Written exercise:
Extend the essay on the 1886 Haymarket Square riot below, writing what follows its last sentence.

Supplied text:
☆ ☆ ☆ ☆ ☆ ☆ ☆

Monday, May 20, 2013

Germain: Haymarket Square Riot Affair


Dahyanelle Germain
Haymarket Square Riot Affair
On May 4, 1886 a riot took place in the city of Chicago, Illinois at Haymarket Square. As a result, many people died and many more were injured. It was reported that seven policemen and four workers died. This event is remembered in the history books because it is an event that changed the history of Chicago, had an impact on the American labor and the United States overall. It affected the working class of Chicago in many different levels.

To fully understand this event we need to go back to the reasons why it was happening. At this period of time in U.S. many labor unions and organizations, including the Knights of Labor, existed to represent workers in industrial factories. Working conditions are abhorrent at this time. There was little or often no concerns for safety in most factories in the Chicago and the U.S. overall. Workers’ wages were very low and the average work day and week was at least 10 hours, six days a week. The focal point of many worker advocacy organizations including the Knights of Labor was to institute the eight hour workday. In 1866 the National Labor Union wanted to pass an eight hour work day law. The following year the country’s first eight hour law was passed.
However the battle had just begun, because employers refused to abide. Employers forced workers to sign waivers so they would not get in trouble and be blamed.1 In essence nothing changed because workers were still working 10 to 12 hours a day, six days a week. On May 1, 1886 many strikes were held to demand the eight hour work day. This labor movement had reportedly eighty thousand workers, marching on Michigan Avenue in Chicago with their banners.2 Songs like the “Eight Hour Day” were sung. The unification of so many workers pushed the employers in Chicago to sign agreements for less hours with no reduced pay.
Two days later, however, strikers from Chicago’s McCormick Harvester Works factory collided with the police. Police attacked picketing workers. This provoked a rally on the next day May 4. Again, as the meeting was coming to an end, the police tried to disperse the group. A person, still unknown today, threw a bomb. It was the first dynamite bomb to be used in the United States during a non-war era. The police responded with shots fired. Seven policemen died and one of them died due to the impact of the bomb itself. Four strikers were also killed during this violent outbreak. Outrage and shock shook the city of Chicago to its core during this tragedy. Over the next few days the police arrested anarchists and labor activists, with thirty-one individuals indicted by the grand jury and charged for being accessories to the murder of the policeman names Mathias J. Degan .3
Later on, eight “radicals” or “anarchists” as they called the protesters, were tried. They were August Spies, Adolph Fisher, Louis Lingg, Michael Schwab, Albert Parsons, Oscar Neebe, George Engel, and Samuel Fielden. Four of them were sentenced to death by hanging for their actions and one of them, Lingg, committed suicide in prison. Neebe was sentenced to fifteen years in prison. However their trial has been criticized by many. Some, especially labor organizers, viewed the dead protesters as victims. Adolph Fischer said to the judge: “Your Honor, you ask me why sentence of death should not be passed upon me. I will not talk much. I will only say that I protest against my being sentenced to death, because I have committed no crime. I was tried here in this room for murder, and I was convicted of Anarchy. I protest against being sentenced to death, because I have not been found guilty of murder. But, however, if I am to die on account of being an Anarchist, on account of my love for liberty, fraternity and equality, then I will not remonstrate. If death is the penalty for our love of the freedom of the human race, then I say openly I have forfeited my life; but a murderer I am not”.4 (4). However, a part of the public became even more anti-labor. This quote is because it shows how much the workers believed in what they were fighting for. They believed they had a right to better working conditions and equality.

☆ ☆ ☆ ☆ ☆ ☆ ☆

Information provided:
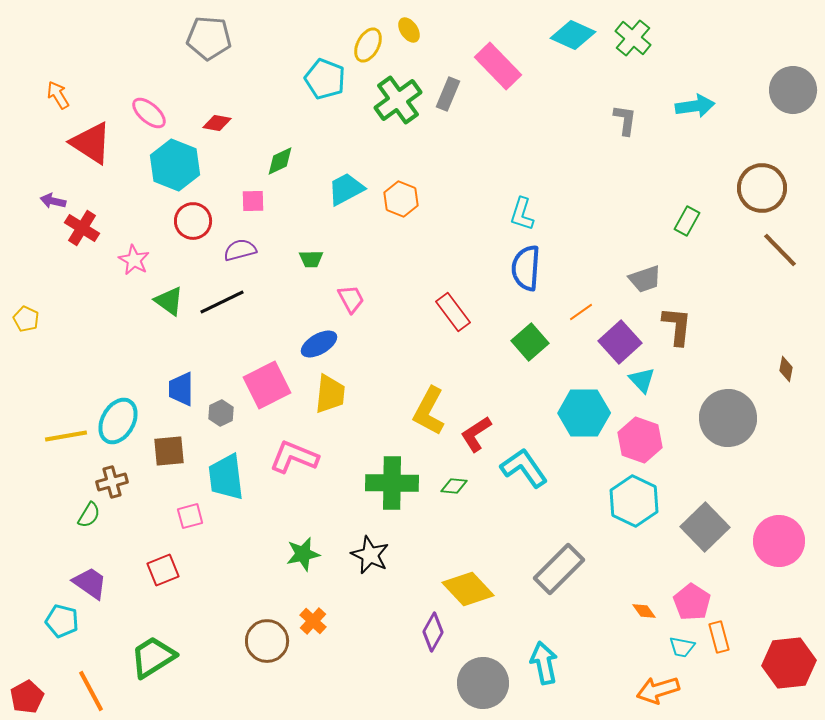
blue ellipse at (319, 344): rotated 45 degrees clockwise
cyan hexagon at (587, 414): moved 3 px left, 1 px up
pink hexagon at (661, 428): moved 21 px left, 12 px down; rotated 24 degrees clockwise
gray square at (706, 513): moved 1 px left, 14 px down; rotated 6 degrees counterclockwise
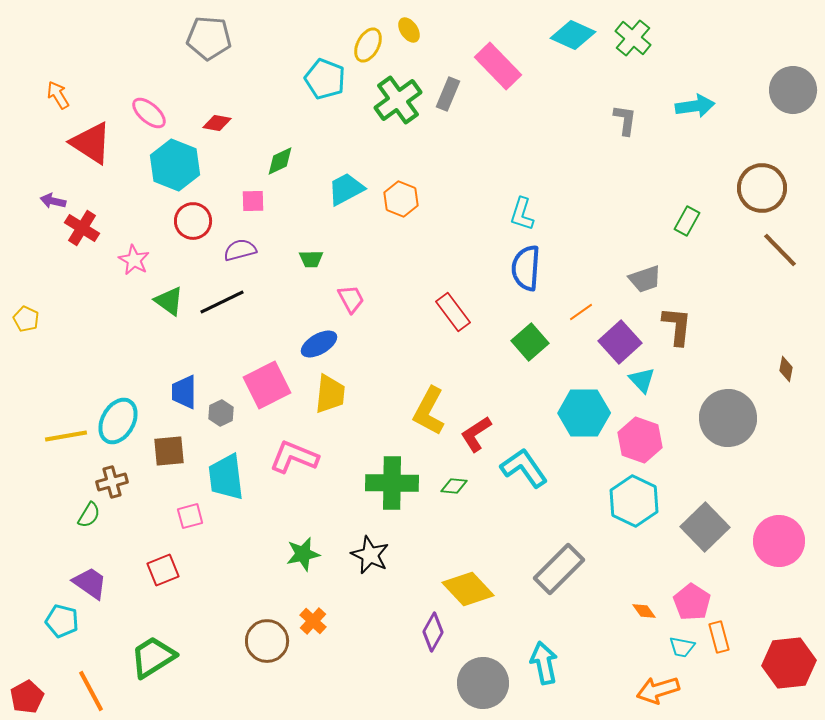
blue trapezoid at (181, 389): moved 3 px right, 3 px down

☆ ☆ ☆ ☆ ☆ ☆ ☆

Expected output:
The event at the Haymarket Square was unfortunate and many demanded punishment. Many started to view labor unions or labor movements in a bad vile way. However, the public’s opinion was divided nationwide and many were questioning the whole trial . Some people agreed that workers needed to unionize but others saw it as a bother. In June 26, 1893 the governor of Illinois, John Peter Altgeld, pardoned Schwab, Neebe, and Fielden due to the pressure of the public and their many questions about who was really responsible and if the trial had been fair. According to William J. Adelman no single event has influence the history of labor in Illinois more than the Haymarket affair.
The Haymarket Affair also had an impact on the American labor.American working class. The union called Knights of Labor no longer existed due to the chaos brought by the Haymarket riot. This opened the door for something new. The American Federation of Labor is a union that soon became really popular after the end of the Knights of Labor. The AFL, unlike the Knights of Labor was not open to all workers. It was racially restrictive. For example African Americans were not welcomed. . It was however powerful and strived to secure better working conditions for all members. America was becoming even more industrialized and. And in a time where workers needed unions more than ever the AFL was successful in improving the public’s view on unions.
The Haymarket Affair also influenced the United States. It is at the origin of what we call today May Day. In a lot of countries in different parts of the world, May Day is the principal workers' holiday. It commemorates the tragedy of May 4, 1886. Nowadays May Day is important to many individuals in the United States. Many events are celebrated around this day. For example, at Stony Brook University, The Graduate Student Employees Union (GSEU) organized a Free University on May Day. There was a rally to celebrate campus labor unions. May Day was institutionalized as an international holiday in 1891 in Paris. Today, May Day is a day for people to rally, march and hold demonstrations in the streets. This day is a reminder that America has changed and has come a long way again. Today, for example unions are common practice and no one judges you for being in a union. since the nineteenth century.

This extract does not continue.